[WORK TO DO] Revise the material, starting at the line that contains "[203, 92, 460, 252]" and stopping after the line that contains "Dirt on the ground.": replace "252" with "256" and leave everything else unchanged. Return only those lines.

[DATA IN THIS EXERCISE]
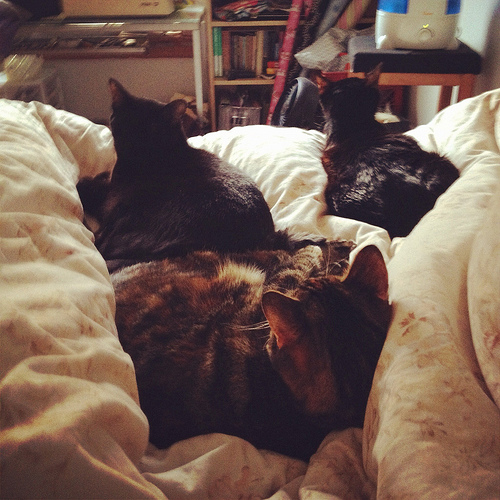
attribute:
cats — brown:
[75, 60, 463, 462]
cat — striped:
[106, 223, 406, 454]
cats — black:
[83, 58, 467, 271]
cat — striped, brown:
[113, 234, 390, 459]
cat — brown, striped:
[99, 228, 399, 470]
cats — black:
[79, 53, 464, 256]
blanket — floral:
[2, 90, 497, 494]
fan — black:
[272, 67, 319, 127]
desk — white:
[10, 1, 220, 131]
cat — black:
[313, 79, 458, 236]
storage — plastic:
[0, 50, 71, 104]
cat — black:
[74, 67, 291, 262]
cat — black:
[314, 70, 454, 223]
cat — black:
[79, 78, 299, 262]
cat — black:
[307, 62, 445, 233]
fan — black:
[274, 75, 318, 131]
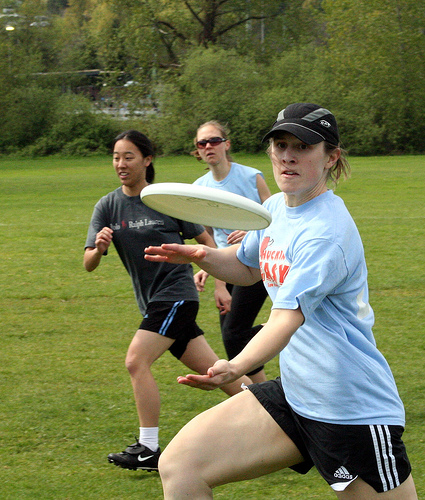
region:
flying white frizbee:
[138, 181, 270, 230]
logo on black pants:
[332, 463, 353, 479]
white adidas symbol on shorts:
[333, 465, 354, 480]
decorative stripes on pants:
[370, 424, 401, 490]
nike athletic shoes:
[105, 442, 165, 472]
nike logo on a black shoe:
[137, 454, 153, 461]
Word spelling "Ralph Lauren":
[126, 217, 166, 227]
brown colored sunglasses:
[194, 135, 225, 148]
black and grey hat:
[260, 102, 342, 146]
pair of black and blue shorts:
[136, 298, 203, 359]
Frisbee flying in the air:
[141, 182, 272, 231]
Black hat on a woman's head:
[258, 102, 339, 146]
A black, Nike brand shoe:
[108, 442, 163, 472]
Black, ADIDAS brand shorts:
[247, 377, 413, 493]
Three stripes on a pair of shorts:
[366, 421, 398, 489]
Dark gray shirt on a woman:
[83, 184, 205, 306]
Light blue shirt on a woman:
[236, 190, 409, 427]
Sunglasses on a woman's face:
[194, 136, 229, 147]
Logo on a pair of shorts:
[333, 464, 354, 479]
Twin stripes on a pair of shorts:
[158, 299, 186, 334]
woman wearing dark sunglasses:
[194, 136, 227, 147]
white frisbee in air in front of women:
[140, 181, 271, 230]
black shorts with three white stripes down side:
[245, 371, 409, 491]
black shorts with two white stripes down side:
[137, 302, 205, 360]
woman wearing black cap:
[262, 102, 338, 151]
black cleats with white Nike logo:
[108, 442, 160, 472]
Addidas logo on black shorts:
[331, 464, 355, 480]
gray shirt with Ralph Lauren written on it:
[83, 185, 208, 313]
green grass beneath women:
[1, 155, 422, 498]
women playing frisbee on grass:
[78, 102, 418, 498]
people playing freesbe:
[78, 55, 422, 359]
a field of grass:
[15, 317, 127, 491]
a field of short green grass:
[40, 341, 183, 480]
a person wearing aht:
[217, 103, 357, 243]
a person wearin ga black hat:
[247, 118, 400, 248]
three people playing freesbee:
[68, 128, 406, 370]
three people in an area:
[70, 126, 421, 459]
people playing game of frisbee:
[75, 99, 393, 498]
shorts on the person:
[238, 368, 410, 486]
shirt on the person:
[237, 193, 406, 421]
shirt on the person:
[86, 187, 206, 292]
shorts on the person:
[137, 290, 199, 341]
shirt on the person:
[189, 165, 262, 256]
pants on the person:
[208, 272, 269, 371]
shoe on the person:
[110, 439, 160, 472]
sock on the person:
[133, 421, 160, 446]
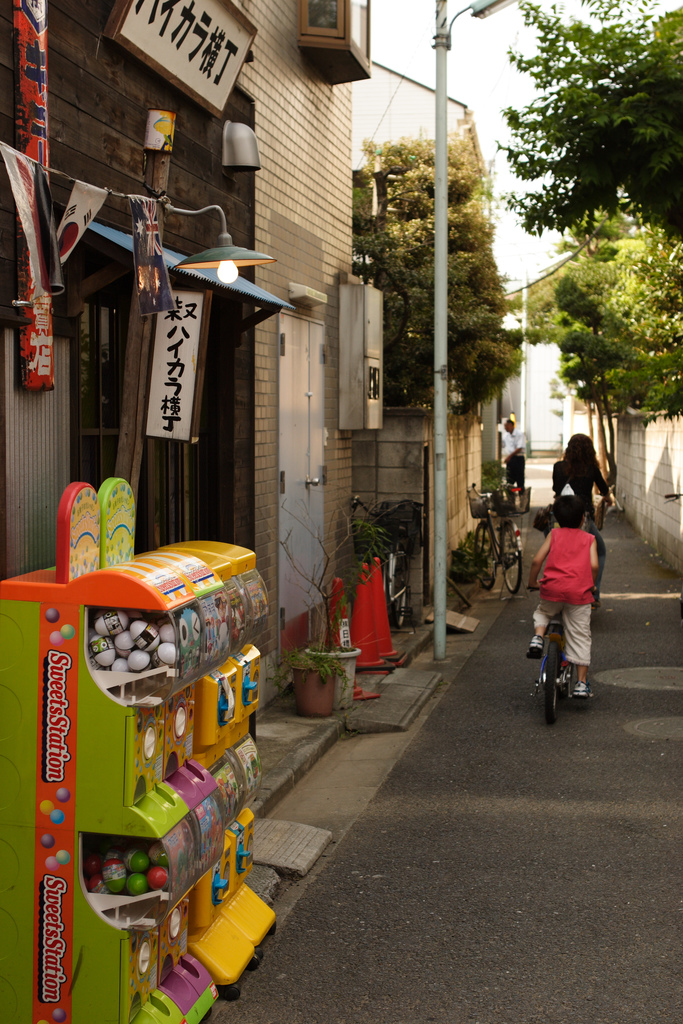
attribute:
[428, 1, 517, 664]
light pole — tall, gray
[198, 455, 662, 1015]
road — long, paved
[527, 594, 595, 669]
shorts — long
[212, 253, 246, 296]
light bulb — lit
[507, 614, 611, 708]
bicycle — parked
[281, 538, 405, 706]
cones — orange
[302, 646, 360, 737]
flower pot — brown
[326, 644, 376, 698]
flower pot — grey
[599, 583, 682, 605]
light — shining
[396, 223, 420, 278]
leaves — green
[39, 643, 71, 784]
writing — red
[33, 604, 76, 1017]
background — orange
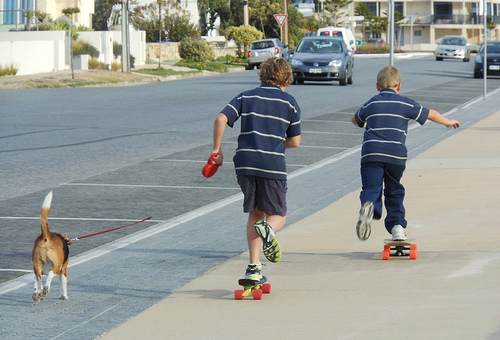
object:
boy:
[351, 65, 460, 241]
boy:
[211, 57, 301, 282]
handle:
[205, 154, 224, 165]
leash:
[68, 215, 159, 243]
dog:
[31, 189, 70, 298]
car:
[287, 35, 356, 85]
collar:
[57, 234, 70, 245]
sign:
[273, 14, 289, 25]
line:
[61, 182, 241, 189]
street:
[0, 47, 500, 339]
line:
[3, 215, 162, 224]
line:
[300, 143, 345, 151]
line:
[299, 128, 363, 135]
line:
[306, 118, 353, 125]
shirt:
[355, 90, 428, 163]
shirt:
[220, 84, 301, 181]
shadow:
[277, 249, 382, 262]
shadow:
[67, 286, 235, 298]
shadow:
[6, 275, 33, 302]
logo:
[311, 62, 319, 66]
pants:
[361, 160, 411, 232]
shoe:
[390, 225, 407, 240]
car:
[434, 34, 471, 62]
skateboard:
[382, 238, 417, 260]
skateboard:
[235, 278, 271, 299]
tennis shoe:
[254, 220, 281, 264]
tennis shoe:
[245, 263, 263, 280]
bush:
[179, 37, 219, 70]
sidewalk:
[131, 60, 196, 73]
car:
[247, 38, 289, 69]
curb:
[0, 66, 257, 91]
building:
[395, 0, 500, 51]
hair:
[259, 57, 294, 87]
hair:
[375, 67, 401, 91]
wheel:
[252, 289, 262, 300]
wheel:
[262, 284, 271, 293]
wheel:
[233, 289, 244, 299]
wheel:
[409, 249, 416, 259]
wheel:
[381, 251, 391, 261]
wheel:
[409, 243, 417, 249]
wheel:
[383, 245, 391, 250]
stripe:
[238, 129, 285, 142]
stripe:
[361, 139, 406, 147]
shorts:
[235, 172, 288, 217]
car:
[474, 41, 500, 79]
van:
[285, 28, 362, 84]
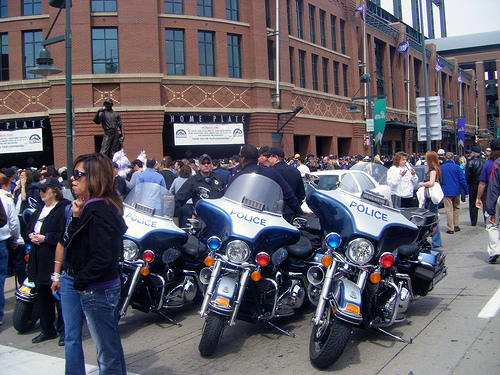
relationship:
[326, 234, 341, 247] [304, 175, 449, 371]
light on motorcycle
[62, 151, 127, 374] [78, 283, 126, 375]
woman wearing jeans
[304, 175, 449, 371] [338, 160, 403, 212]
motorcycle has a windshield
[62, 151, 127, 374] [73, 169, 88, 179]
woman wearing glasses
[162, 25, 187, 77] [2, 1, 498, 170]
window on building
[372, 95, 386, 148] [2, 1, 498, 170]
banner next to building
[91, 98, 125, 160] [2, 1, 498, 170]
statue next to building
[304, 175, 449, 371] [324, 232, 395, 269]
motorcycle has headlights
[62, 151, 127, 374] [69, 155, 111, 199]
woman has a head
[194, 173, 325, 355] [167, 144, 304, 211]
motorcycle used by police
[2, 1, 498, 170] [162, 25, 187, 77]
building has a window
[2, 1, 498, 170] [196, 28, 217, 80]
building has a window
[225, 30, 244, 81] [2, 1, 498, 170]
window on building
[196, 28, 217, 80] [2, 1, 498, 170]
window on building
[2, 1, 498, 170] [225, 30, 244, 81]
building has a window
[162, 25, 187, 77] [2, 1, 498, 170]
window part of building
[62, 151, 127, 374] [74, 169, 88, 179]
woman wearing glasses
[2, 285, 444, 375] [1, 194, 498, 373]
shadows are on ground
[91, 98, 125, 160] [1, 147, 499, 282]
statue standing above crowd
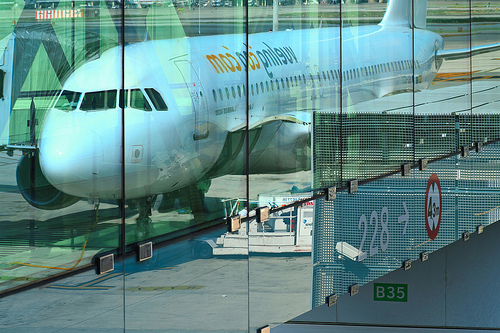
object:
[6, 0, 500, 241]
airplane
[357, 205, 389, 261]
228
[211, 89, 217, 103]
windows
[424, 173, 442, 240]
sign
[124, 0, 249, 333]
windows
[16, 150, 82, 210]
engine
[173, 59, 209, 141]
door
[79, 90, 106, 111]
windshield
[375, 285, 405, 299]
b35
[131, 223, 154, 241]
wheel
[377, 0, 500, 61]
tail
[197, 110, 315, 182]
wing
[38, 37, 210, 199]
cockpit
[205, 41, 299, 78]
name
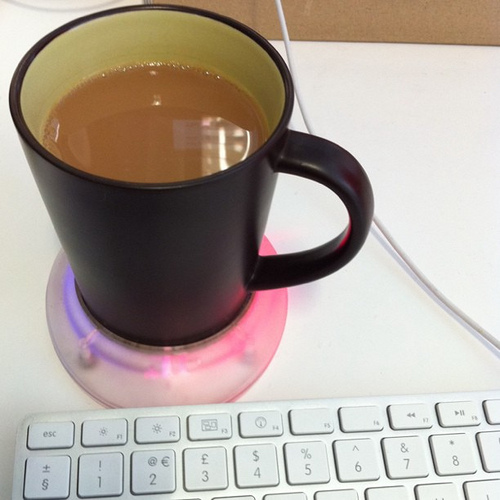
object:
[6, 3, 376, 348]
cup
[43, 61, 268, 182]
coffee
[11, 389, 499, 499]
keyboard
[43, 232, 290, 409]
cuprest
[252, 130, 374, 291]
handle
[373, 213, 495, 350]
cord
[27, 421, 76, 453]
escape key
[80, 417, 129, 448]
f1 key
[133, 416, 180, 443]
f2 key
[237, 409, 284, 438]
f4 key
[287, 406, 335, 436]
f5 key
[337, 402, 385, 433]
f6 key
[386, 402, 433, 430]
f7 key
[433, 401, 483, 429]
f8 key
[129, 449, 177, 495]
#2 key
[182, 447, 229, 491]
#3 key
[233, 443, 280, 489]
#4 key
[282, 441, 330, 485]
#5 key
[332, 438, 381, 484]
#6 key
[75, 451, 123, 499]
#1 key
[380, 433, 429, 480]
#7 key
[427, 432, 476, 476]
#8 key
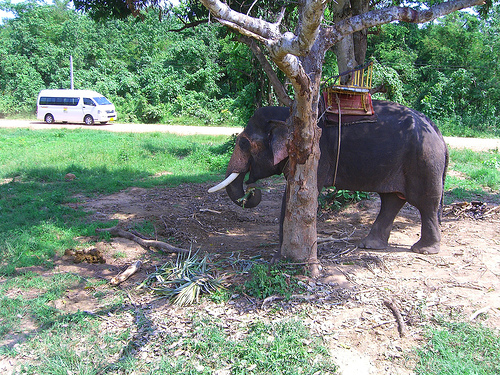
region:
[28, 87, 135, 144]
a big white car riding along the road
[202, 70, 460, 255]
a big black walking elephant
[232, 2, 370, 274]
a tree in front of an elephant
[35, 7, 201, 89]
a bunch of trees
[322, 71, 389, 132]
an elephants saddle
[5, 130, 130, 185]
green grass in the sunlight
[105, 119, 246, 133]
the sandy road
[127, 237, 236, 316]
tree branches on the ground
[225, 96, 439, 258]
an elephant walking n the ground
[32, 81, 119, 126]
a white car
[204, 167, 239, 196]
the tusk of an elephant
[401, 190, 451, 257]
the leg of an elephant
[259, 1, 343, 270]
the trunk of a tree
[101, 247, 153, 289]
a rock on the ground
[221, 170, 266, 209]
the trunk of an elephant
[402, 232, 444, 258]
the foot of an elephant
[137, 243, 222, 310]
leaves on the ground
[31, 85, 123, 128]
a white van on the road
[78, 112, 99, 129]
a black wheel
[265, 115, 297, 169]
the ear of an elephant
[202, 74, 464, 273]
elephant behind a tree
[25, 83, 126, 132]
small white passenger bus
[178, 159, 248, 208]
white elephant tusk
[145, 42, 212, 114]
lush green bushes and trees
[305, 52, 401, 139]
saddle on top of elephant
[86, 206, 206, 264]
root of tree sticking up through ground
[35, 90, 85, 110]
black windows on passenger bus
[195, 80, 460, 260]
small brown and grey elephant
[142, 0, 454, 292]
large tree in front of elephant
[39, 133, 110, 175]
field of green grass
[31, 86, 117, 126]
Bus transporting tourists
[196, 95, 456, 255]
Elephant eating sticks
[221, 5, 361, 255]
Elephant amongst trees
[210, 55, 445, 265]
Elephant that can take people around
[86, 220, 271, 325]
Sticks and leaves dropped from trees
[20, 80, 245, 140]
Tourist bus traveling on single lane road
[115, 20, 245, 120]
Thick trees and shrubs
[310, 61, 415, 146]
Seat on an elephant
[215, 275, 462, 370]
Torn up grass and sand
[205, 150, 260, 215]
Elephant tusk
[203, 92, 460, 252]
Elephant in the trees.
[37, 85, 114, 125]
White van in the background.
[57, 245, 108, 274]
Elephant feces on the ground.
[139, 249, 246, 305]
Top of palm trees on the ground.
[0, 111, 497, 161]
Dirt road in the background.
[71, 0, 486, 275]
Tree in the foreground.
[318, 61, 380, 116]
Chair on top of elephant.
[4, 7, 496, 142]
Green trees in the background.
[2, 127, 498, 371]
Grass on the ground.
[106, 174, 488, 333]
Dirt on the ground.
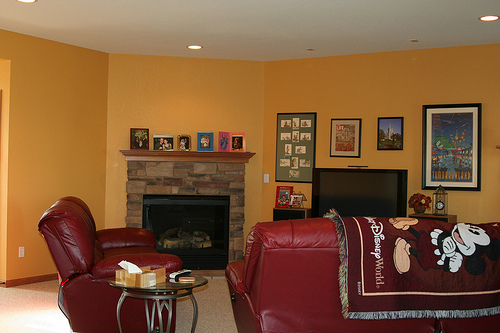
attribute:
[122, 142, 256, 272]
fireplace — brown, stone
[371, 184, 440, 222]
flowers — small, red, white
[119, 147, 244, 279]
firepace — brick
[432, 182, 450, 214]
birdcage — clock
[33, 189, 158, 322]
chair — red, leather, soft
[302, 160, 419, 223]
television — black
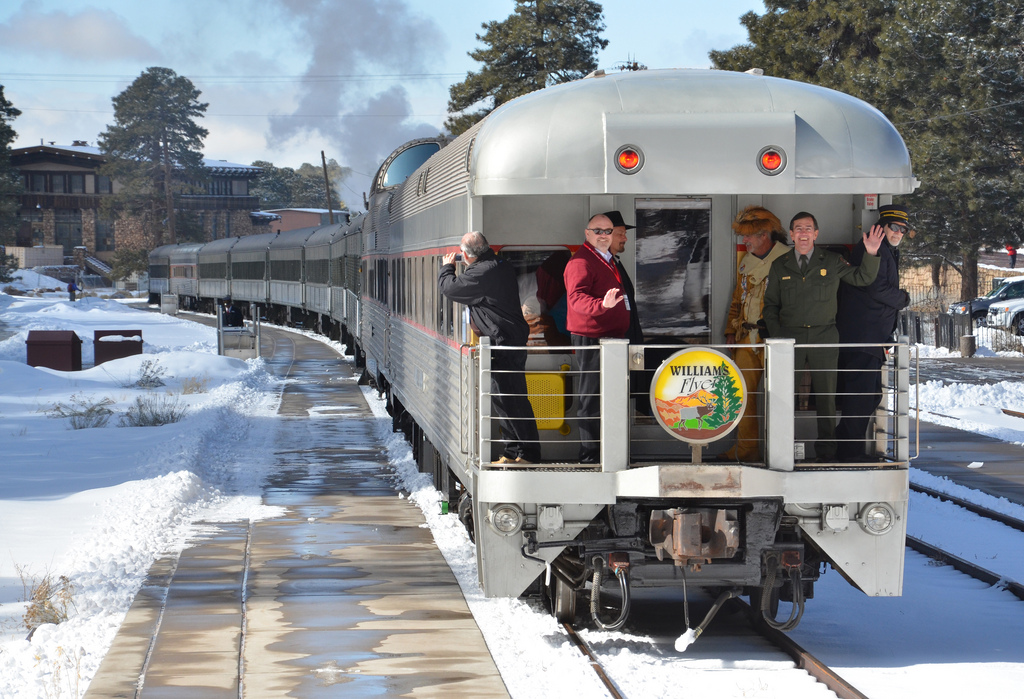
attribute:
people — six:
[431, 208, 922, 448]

[RESPONSE TO THE EXERCISE]
[203, 92, 460, 256]
Elephant in the trees.
[37, 85, 114, 125]
White van in the background.
[57, 245, 108, 274]
Elephant feces on the ground.
[139, 249, 246, 305]
Top of palm trees on the ground.
[0, 111, 497, 161]
Dirt road in the background.
[71, 0, 486, 275]
Tree in the foreground.
[318, 61, 380, 116]
Chair on top of elephant.
[4, 7, 496, 142]
Green trees in the background.
[2, 127, 498, 371]
Grass on the ground.
[106, 174, 488, 333]
Dirt on the ground.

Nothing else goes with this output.